Türkiye halkına sesleniş.
Biz Tataristan milli hareket temsilcileri ve Türkiye’nin kaderine bitaraf kalmayan insanlar, kardeş Türkiye halkına bir çağnda bulunuyorus. Türkiye kaderini derinden etkileyecek bir yol ayrımında bulunmaktadır. Eğer Avrupa birliğine girerse Türkiye’yi neler bekliyor? İşsizlik azalıp ülkenize bolluk mu gelecek? Bir dam altında hristyan çoğunluk eden yerde türk müslümanları temel olabilir mi? Türk dünyası ile irtibatı güçlenir mi? Ve irtibatlar Avrupa iktidarına geçmesmi? (eger irtibat kalırsa!?). Devletin iç huzuru bozulmaz mı?

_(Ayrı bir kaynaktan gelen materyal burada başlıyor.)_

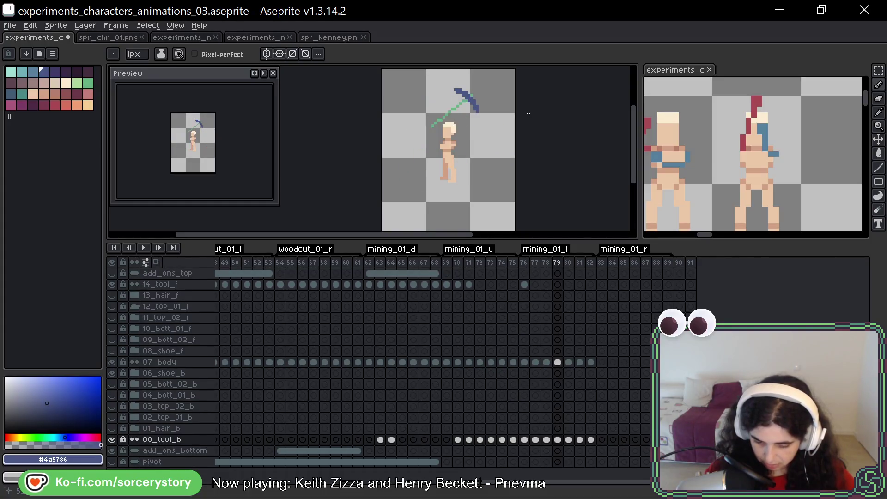
{"action": "left_click", "coordinate": [524, 362]}
{"action": "scroll", "coordinate": [431, 151], "scroll_direction": "up", "scroll_amount": 2}
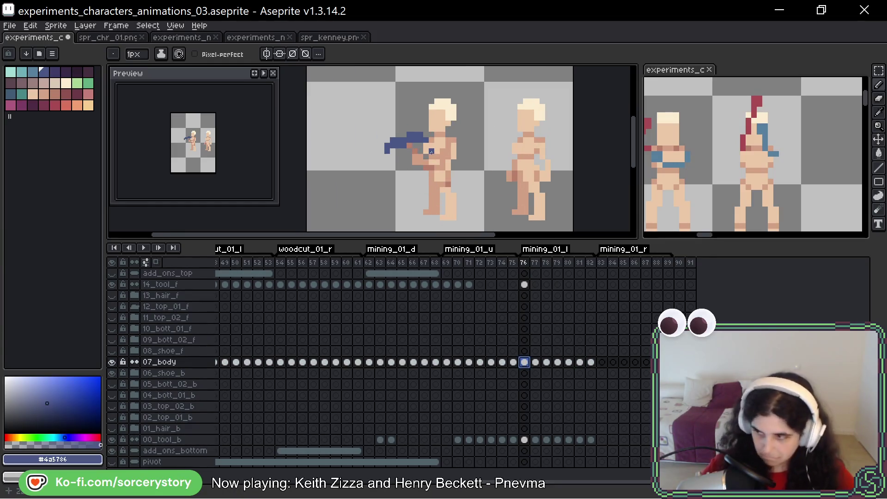
{"action": "key", "text": "Right"}
{"action": "key", "text": "Right"}
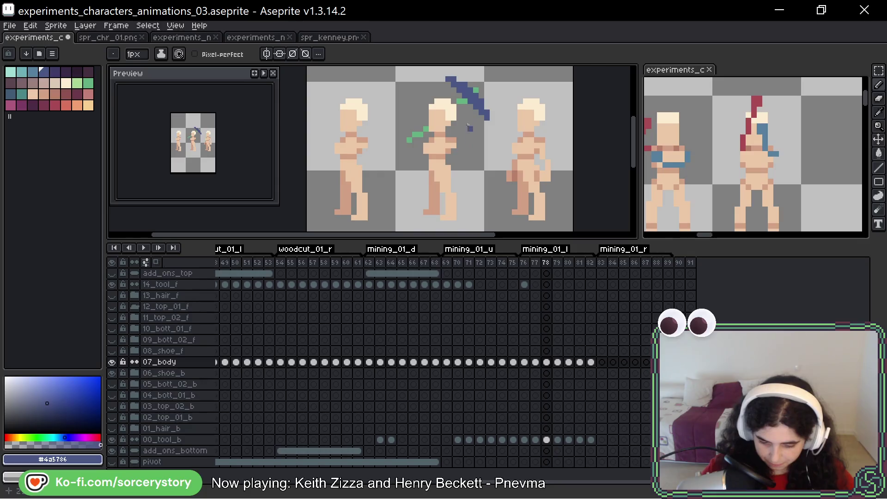
- Sample blue and red from the reference and dot red pixels on the middle character's back
{"action": "scroll", "coordinate": [470, 116], "scroll_direction": "up", "scroll_amount": 1}
{"action": "scroll", "coordinate": [400, 120], "scroll_direction": "down", "scroll_amount": 1}
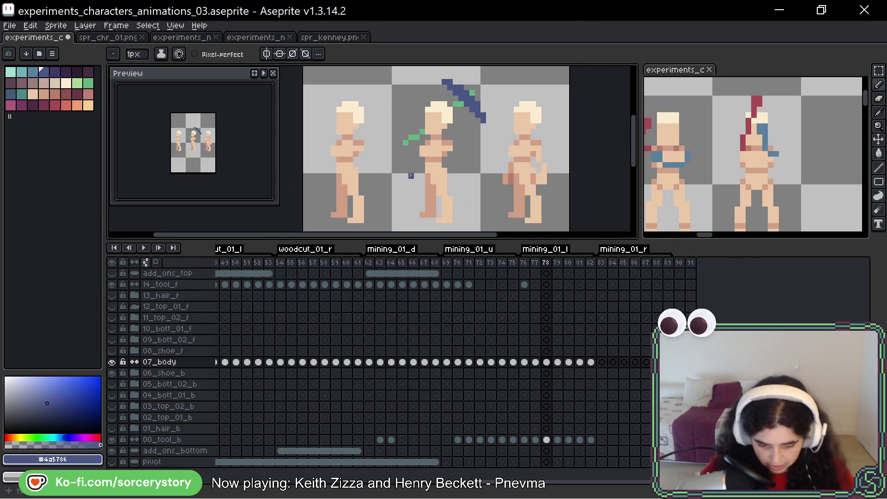
{"action": "left_click", "coordinate": [679, 163], "text": "alt"}
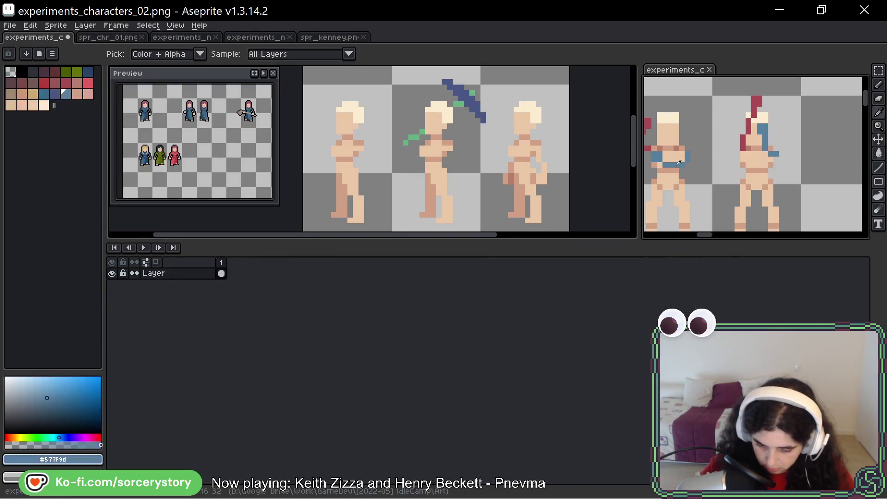
{"action": "left_click_drag", "start_coordinate": [416, 139], "coordinate": [446, 136]}
{"action": "left_click_drag", "start_coordinate": [723, 166], "coordinate": [758, 165]}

Gayet ciddi sorunlar. Ama bugünkü hukümet bunu çok rahat hal etti gibi, bu sorunları Avropa birliğine teslim etti. Artık kafa yormaya gerek yok. Avropa birliğinin hem ğücü, hem aklı, yüz yıla uzanan gizli hedefleri de var. Türkiyenin beslediği umudu ‘olumlu’ bir şekilde hal edeceğine bizim şüphemiz yok. Bunun için tariha bir göz atmak yeterli.
Bir devletin doğru yaşama ve geleceği ile ilgili plan kurması için kendi tarihini bilmesi lazım. Bir ülkeyi yönetmek ve onun iç ve diğer devletlere dış siyasetini planlanmak için genelde onun tüm tarihi hesaba alınır. Tüm halkların mentalitesi, diplomasisi ve savaş sürme tarzı binlerce senedir devam ettigi uzmanlarca malumdur.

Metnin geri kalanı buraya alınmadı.